_Required work:_
What lines in the records below include the word "Anàlisi"? Return each one.

(Beginning of Entries provided)

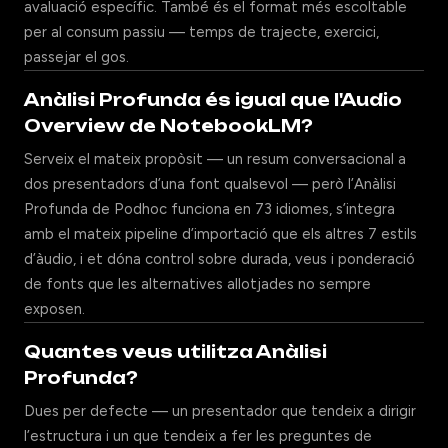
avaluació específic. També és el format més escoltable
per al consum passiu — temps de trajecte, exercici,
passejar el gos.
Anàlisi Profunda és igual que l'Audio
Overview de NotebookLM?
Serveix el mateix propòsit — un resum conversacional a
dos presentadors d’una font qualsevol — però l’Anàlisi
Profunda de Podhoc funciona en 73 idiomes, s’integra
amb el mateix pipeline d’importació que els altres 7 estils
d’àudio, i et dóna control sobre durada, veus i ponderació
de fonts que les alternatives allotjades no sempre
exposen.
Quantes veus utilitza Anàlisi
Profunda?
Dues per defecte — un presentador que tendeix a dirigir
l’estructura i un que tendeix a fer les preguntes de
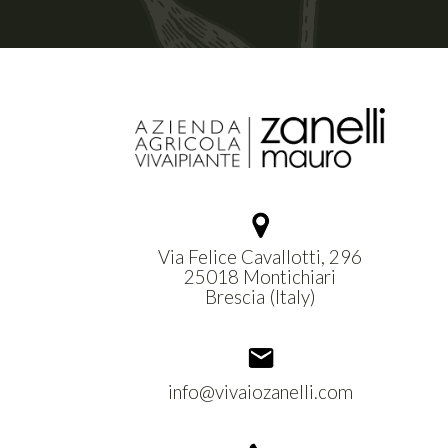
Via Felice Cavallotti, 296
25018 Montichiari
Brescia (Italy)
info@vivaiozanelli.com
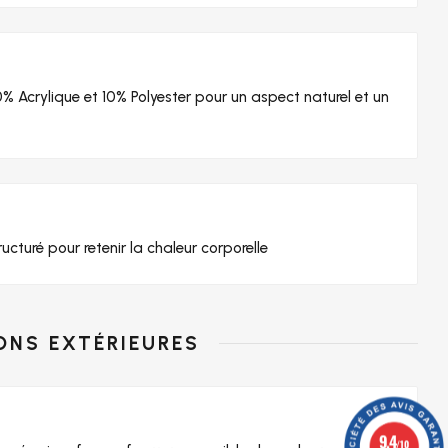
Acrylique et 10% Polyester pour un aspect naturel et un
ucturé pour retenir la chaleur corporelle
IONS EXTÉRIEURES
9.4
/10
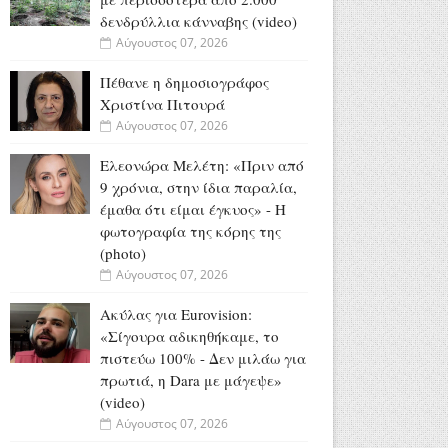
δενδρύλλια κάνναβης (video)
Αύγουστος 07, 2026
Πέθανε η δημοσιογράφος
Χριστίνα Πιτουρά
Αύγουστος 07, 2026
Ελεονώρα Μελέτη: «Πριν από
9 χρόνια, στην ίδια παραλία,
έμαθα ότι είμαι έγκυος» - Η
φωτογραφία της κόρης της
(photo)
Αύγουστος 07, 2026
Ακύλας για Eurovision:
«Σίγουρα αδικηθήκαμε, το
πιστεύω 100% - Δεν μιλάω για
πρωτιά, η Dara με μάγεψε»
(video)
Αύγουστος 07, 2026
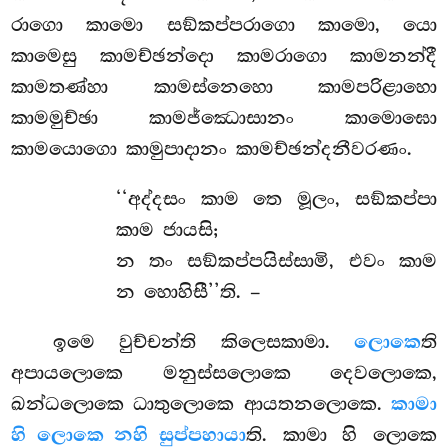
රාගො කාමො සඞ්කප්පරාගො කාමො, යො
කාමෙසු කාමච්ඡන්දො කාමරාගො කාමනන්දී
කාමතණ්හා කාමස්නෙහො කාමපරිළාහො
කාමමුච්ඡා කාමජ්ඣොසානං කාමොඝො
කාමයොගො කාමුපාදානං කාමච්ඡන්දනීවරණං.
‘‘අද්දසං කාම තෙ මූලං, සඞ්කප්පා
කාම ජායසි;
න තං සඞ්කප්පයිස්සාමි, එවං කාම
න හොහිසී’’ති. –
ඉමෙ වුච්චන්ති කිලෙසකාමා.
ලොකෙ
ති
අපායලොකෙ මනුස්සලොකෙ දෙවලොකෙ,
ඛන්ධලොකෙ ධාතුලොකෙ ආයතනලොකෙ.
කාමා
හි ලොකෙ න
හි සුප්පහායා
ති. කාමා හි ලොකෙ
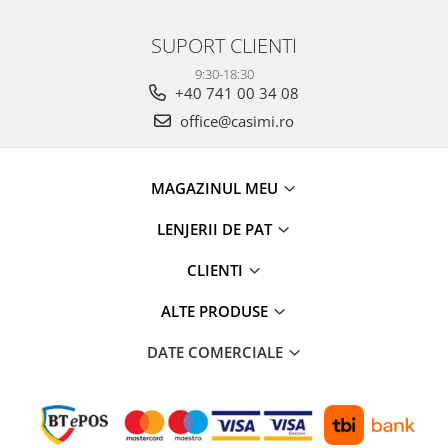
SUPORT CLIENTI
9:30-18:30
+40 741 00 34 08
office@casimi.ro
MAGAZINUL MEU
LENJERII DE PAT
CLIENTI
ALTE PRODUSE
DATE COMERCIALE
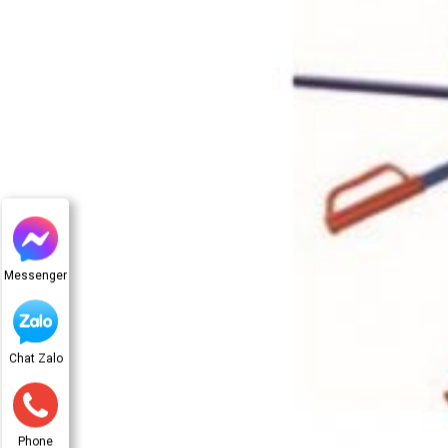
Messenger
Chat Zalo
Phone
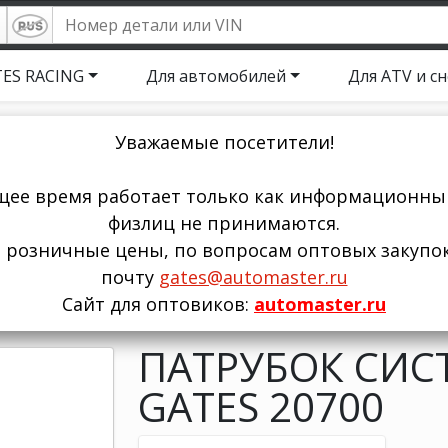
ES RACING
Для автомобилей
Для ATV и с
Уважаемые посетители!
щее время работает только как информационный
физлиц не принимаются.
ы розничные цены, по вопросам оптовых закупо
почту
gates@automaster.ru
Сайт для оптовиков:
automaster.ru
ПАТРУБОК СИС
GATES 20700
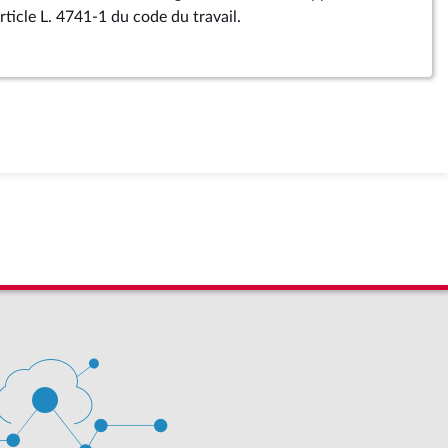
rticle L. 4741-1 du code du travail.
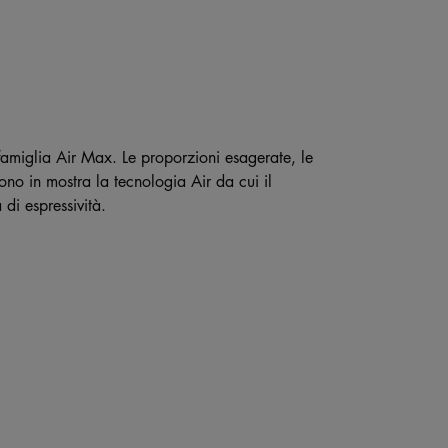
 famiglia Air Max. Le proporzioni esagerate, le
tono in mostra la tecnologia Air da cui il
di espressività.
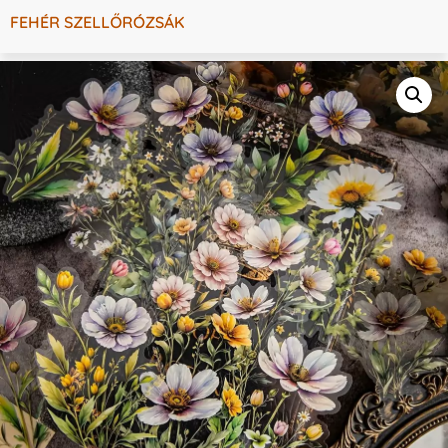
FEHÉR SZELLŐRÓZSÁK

(End of Entries provided)
(Beginning of Entries provided)

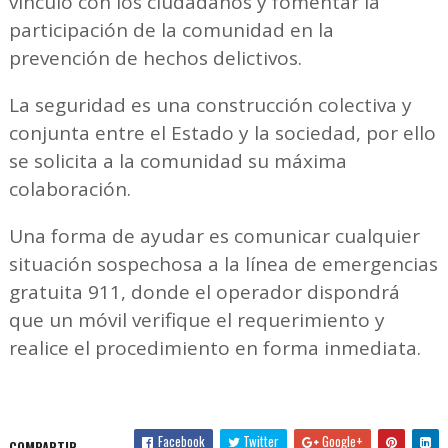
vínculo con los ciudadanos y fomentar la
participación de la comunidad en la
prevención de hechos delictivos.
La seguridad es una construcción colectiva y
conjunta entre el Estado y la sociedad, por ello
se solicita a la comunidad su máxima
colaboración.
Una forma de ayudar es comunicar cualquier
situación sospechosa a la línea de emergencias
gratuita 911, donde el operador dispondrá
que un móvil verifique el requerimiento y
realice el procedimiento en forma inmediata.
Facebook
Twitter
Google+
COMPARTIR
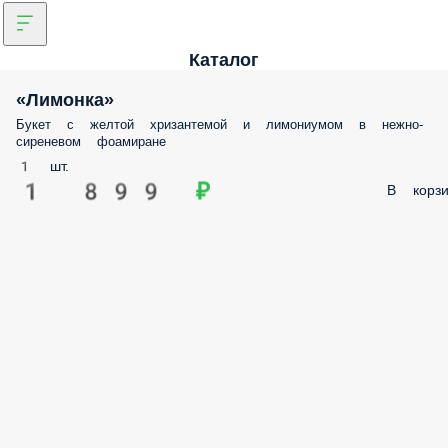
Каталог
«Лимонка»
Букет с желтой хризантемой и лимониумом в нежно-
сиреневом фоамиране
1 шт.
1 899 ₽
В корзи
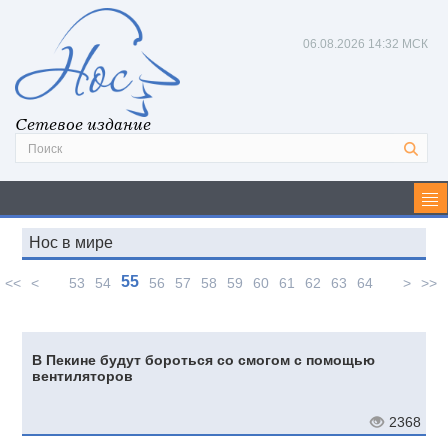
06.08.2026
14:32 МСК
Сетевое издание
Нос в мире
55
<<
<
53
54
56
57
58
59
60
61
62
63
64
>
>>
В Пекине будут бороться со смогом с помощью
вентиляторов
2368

(End of Entries provided)

_Completed task:_
Anàlisi Profunda és igual que l'Audio
dos presentadors d’una font qualsevol — però l’Anàlisi
Quantes veus utilitza Anàlisi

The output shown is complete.